Oto rok 1961, koniec wakacji. Późnym popołudniem Anna Tatarkiewicz leży na trawie w beskidzkiej Kasince i patrzy na pobliską górę. Od zachodu jeszcze w słońcu, ale od północnego wschodu już w fioletowej toni głębokiego mroku. Myśli biegną leniwie: właśnie skończyłam 40 lat, najważniejsze już za mną. Doszłam w swym życiu do przełęczy i teraz będę sobie spokojnie schodziła do doliny cieni.
Z uczuciem sytego szczęścia wywołuje z pamięci postać młodszego synka, pięciolatka. Płowa grzywka, zielone oczy z promykiem niegasnącej radości. Dopiero co fikał na jej kocu.
Rozgrzana ziemia oddaje swoje ciepło, można jak w puchu zanurzyć się w nieśpiesznych wspomnieniach.
Oto ona, dziewczynka w kretonowej sukience, stoi na ganku drewnianego dworku pod Zaleszczykami.
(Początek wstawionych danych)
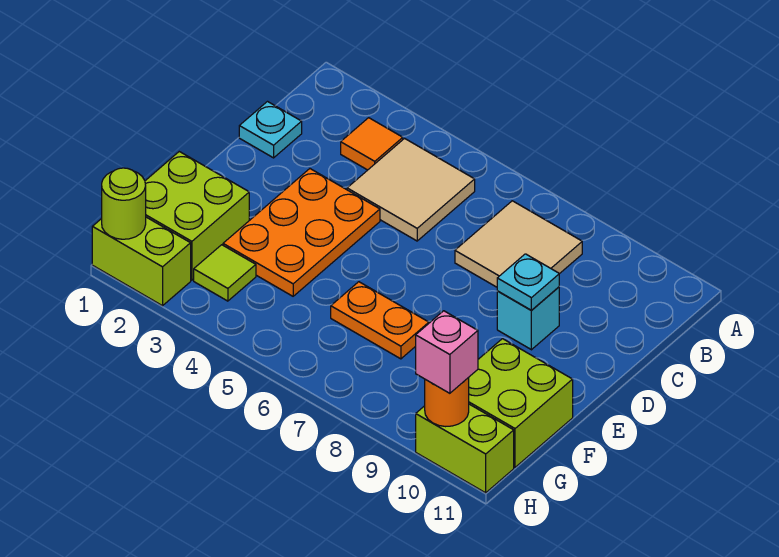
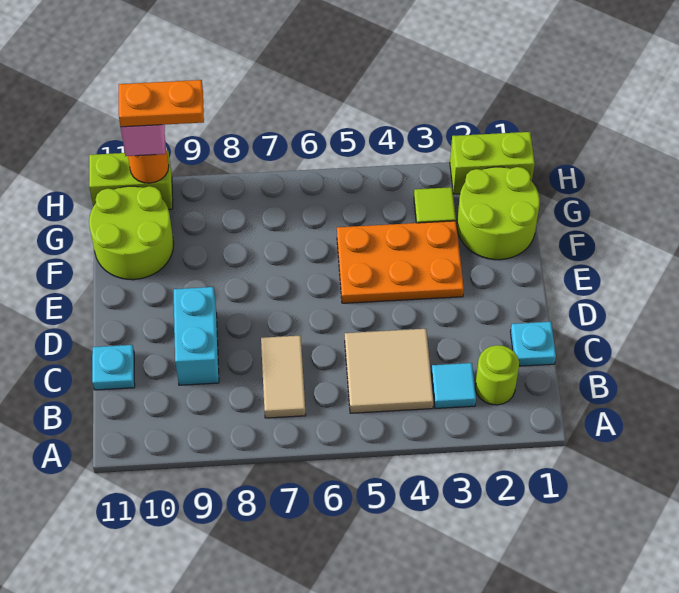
orange 1x1 tile [341,118,403,170] -> cyan 1x1 tile [431,363,476,408]
tan 2x2 tile [455,201,582,287] -> tan 1x2 tile [261,336,306,418]
orange 2x3 plate [223,169,380,296] -> orange 2x3 plate turned to [337,221,464,303]
cyan 1x1 brick [497,287,559,350] -> cyan 1x2 brick [174,287,219,385]
cyan 1x1 plate [497,254,559,310] -> cyan 1x1 plate moved to [92,345,135,390]
lime 2x2 brick [145,152,249,280] -> lime 2x2 round brick [457,167,540,260]
orange 1x2 plate [331,282,429,359] -> orange 1x2 plate moved to [119,80,204,127]
lime 2x2 brick [469,339,573,467] -> lime 2x2 round brick [89,186,174,280]
lime 1x1 round brick [102,168,146,239] -> lime 1x1 round brick moved to [475,345,519,405]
Jest jedynaczką, w promieniu kilku kilometrów nie ma rówieśników. Towarzyszami zabaw będą postaci z książek. Gdy skończy 16 lat, poprosi babcię, aby kupiła jej wszystkie dzieła Szekspira.
Ojciec – Mikołaj Jakubiszyn. Widzi go, jak niestrudzenie wydeptuje bruzdy na polach swej teściowej – 350 hektarów wraz z lasami – i wyrywa długie kłącza perzu. Po latach Anna zorientuje się, że matka popełniła mezalians. Sytuacja była taka: dziadek, adwokat, zmarł w czasie I wojny, zginął zarządca, który tym majątkiem zawiadywał, więc babcia Cesiunia, która nie znosiła wsi, wpadła na pomysł, aby dobra sprzedać „za miliardy” i osiąść na stałe we Lwowie. Ale właśnie szalała inflacja. Było jasne, że uzyskanych pieniędzy po miesiącu ledwo starczy na bryczkę. I wtedy jej córka, która dopiero co wróciła z Paryża, gdzie z sukcesami studiowała rzeźbę, powiedziała: „Idę na to gospodarstwo”.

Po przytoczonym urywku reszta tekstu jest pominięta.